GOP, B Frames and Codec Threads - What Do They Mean?

brian · November 5, 2021, 1:47am

The encoder will create 50 b frames per GOP instead of 3. The file will be smaller. It will also be more complex to decode.

I did not try this. I do not know if the interface will stop this. But it would be nonsensical and the encoder will either error, or use a smaller number instead to avoid an error.

Austin · November 5, 2021, 3:28am

This is technically true. But many people read statements like this and assume Long GOP is inferior to All-Intra. That assumption isn’t necessarily true. Given equal bitrate, Long GOP will actually produce substantially better quality because it can focus its bits on the areas of the frame that changed the most, rather than being forced to distribute its bits over the entire frame to encode an I-frame every time.

A classic example is footage from a Panasonic GH5. Consider a torture test like spraying water from a garden hose onto the leaves of a green plant, causing high-speed erratic leaf motion that is difficult to encode temporally. The All-I codec is given 400 Mbps, but the Long GOP codec is given 100 Mbps. The Long GOP codec will show motion artefacts in this extreme test not because it is Long GOP, but because it only has a quarter of the bitrate. Give it 200 Mbps and it would look better than the All-I version. Despite the space savings, some people still prefer the All-I version because it is faster to decode in a video editor, and therefore might allow bypassing the encoding time for proxies.

Yes. But there’s a caveat: For the encoder to actually take advantage of this scenario, the look-ahead value would need to be set astronomically high, the reference frame count would probably need to be increased, or the encoder would need to do two passes to realize that a “frozen slide” opportunity existed for several seconds at a time. The default look-ahead is around 25 for x264 IIRC, which would miss the opportunity of using empty P-frames out to the maximum GOP, which for H.264 is 250 IIRC.

Have a look at the Export > Advanced > Other tab for the “Slide Deck (H.264)” export preset in Shotcut. It was designed specifically for PowerPoint slide decks and does the trick you describe.

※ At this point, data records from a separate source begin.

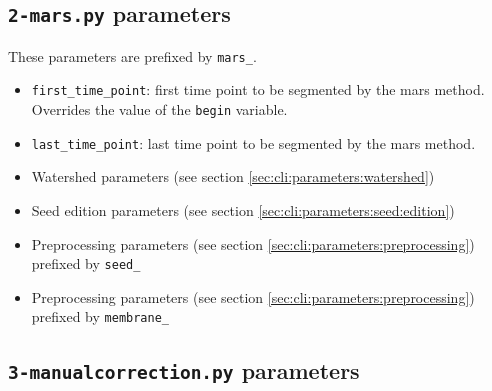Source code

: \subsection{\texttt{2-mars.py} parameters}
\label{sec:cli:parameters:mars}

These parameters are prefixed by \texttt{mars\_}.
 
\begin{itemize}
\itemsep -0.5ex
\item \texttt{first\_time\_point}:
  first time point to be segmented by the mars method.
  Overrides the value of the \texttt{begin} variable.
\item \texttt{last\_time\_point}:
  last time point to be segmented by the mars method.
\item Watershed parameters 
  (see section \ref{sec:cli:parameters:watershed})
\item Seed edition parameters
  (see section \ref{sec:cli:parameters:seed:edition})
\item Preprocessing parameters
  (see section \ref{sec:cli:parameters:preprocessing})
  prefixed by \texttt{seed\_}
\item Preprocessing parameters
  (see section \ref{sec:cli:parameters:preprocessing})
  prefixed by \texttt{membrane\_}
\end{itemize}










\subsection{\texttt{3-manualcorrection.py} parameters}
\label{sec:cli:parameters:manualcorrection}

This parameter sets the maximum number of consecutive B-frames that can be encoded. For H.264, the maximum is 16. Many hardware devices have a decoding limit of 3, so take that into consideration if your files have any chance of being played directly on a smart TV through the USB port. When hardware devices aren’t a concern, I sometimes set B-frames to 8. It’s the sweet spot between space savings and search time during encoding. The encoder has to probe how many B-frames are optimal, and doing a search out to 16 is exhaustive and slow. The space savings from 8 to 16 are usually minimal, like single digit percentage gains, but the increase to encoding time is huge.

When an export finishes, open the log and look at the x264/x265 statistics section at the end. The debug data shows what percentage of consecutive B-frames were encoded as 2-long, 3-long, 4-long etc up to your B-frame maximum. If you used 16 max and the percentage of 16-consecutive was zero, then you know a lot of time got wasted doing probes for compression opportunities that never materialized.

In light of this, B-frames cannot be set higher than GOP. B-frames reference other frames inside their own GOP. Setting it higher than the GOP wouldn’t make sense, because it would usually make more sense to base the later B-frames off of the new I-frame that appeared in the next GOP. Also, B-frames larger than GOP would require the decoder to decode the next GOP’s I-frame and hold both it and the current I-frame in memory at the same time since this theoretical B-frame could reference either one. That’s a heavy memory requirement for hardware devices, not to mention unpredictable amounts of look-ahead delay to find all the next possible I-frames for bases. So that technique doesn’t get used in the H.264/H.265 world as a B-frame. However, if you want to get into reference frames and some of the tricks used by newer codecs, that’s a different can of worms.

Final caveat to B-frames… they are slower and more complex to decode, hence why hardware devices have low limits. However, software sometimes has limits too. IP (the “no B-frames” version of IPB Long GOP) does random-access seeks more quickly than IPB. It’s a big enough deal that the Time Remap filter in Shotcut doesn’t even allow footage with B-frames. So, that export parameter would need to be zero if the goal is to export a video then bring it back into a larger project where Time Remap will be applied to it.

st599 · November 10, 2021, 2:38pm

Also note that if you have a Long GOP codec, it’s best to have similar GOP lengths in subsequent encodes (if you’re using YouTube or similar, the end user is not seeing your encoded video, but a further re-encode).

If you use large number of B-Frames (which are the worst quality) a further encode may align I-Frames with these Bs reducing the quality.

Buckingham · November 24, 2021, 12:28pm

My last couple of paragraphs make this point.

To expand; it’s for exactly reasons like this that I think it’s important to understand what is happening conceptually. Knowing that let’s me make better choices.

Edit: this place has some fussy formatting.

taosecurity · April 10, 2024, 2:16pm

This is EXTREMELY helpful. Thank you.